Timing Intercourse for the Fertile Window

You can only conceive during a roughly six-day window each cycle: the five days before ovulation and the day of ovulation itself. Sperm can survive in the reproductive tract for up to five days, but the egg is viable for only about 12 to 24 hours after release. That asymmetry is why the days leading up to ovulation are actually more fertile than ovulation day itself.

For the best chance of conceiving, the American College of Obstetricians and Gynecologists recommends having sex every day or every other day during this fertile window. Both frequencies produce similar conception rates, so every other day is perfectly fine if daily isn’t realistic. You don’t need to time things down to the hour, and you don’t need to have sex exclusively during the fertile window. Couples who have sex two to three times per week throughout the cycle will naturally hit fertile days without needing to track anything.

Coming Off Birth Control

How quickly fertility returns depends on which method you were using. The differences can be significant.

  • The pill (combination hormonal): Fertility can return immediately. About half of women get pregnant within three months of stopping, and most conceive within 12 months. There’s no need to “flush” the hormones from your system or wait a set number of cycles before trying.
  • IUDs (hormonal or copper): Fertility typically returns with the very first menstrual cycle after removal, regardless of how long the IUD was in place.
  • The injectable shot: This one takes the longest. It can take anywhere from 3 to 18 months after your last injection for fertility to return. If you’re planning to try soon, this is worth factoring in.
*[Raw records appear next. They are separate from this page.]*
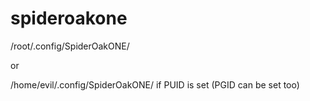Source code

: # spideroakone

/root/.config/SpiderOakONE/

or

/home/evil/.config/SpiderOakONE/ if PUID is set (PGID can be set too)

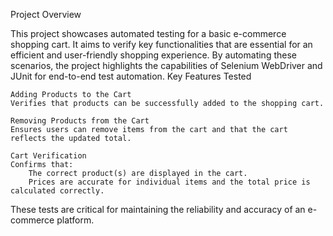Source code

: Project Overview

This project showcases automated testing for a basic e-commerce shopping cart. It aims to verify key functionalities that are essential for an efficient and user-friendly shopping experience. By automating these scenarios, the project highlights the capabilities of Selenium WebDriver and JUnit for end-to-end test automation.
Key Features Tested

    Adding Products to the Cart
    Verifies that products can be successfully added to the shopping cart.

    Removing Products from the Cart
    Ensures users can remove items from the cart and that the cart reflects the updated total.

    Cart Verification
    Confirms that:
        The correct product(s) are displayed in the cart.
        Prices are accurate for individual items and the total price is calculated correctly.

These tests are critical for maintaining the reliability and accuracy of an e-commerce platform.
If you’ve been on the pill or an IUD, your timeline to pregnancy should look similar to someone who wasn’t on birth control at all. The shot is the exception, and even that delay is temporary.

Lifestyle Factors That Slow Things Down

Two modifiable factors consistently show up in fertility research: body weight and smoking.

A higher BMI is associated with longer time to conception, a greater likelihood of needing fertility treatment, and a higher chance of miscarriage. The relationship is dose-dependent, meaning the further BMI rises above the normal range, the more pronounced the effect. Excess body fat disrupts hormone signaling, which can interfere with regular ovulation. This applies to both extremes: being significantly underweight can also delay or stop ovulation entirely.

Smoking also extends the time to pregnancy for women. The effect appears across multiple measures: smokers take longer to conceive and tend to have their first child at a younger age, which researchers interpret as a sign of declining fertility prompting earlier attempts. Alcohol intake shows a weaker but still present association with longer conception times.

None of these factors make pregnancy impossible, but they can shift your timeline from months to potentially much longer. Addressing them before or while trying to conceive is one of the few things within your direct control.

When the Timeline Feels Too Long

The hardest part of trying to conceive is often the uncertainty. Each month that passes without a positive test can feel like evidence of a problem, even when the statistics say otherwise. It helps to remember that a 20 percent per-cycle chance means you’re more likely to not be pregnant in any individual month than to be pregnant, even with perfect timing and no fertility issues at all.

That said, certain situations warrant earlier evaluation: irregular or absent periods, a history of pelvic infections or surgery, known conditions like endometriosis or polycystic ovary syndrome, or a partner with a known history of testicular injury or low sperm count. In these cases, waiting a full year before seeking help isn’t necessary. A fertility evaluation is straightforward and can identify common, treatable causes relatively quickly.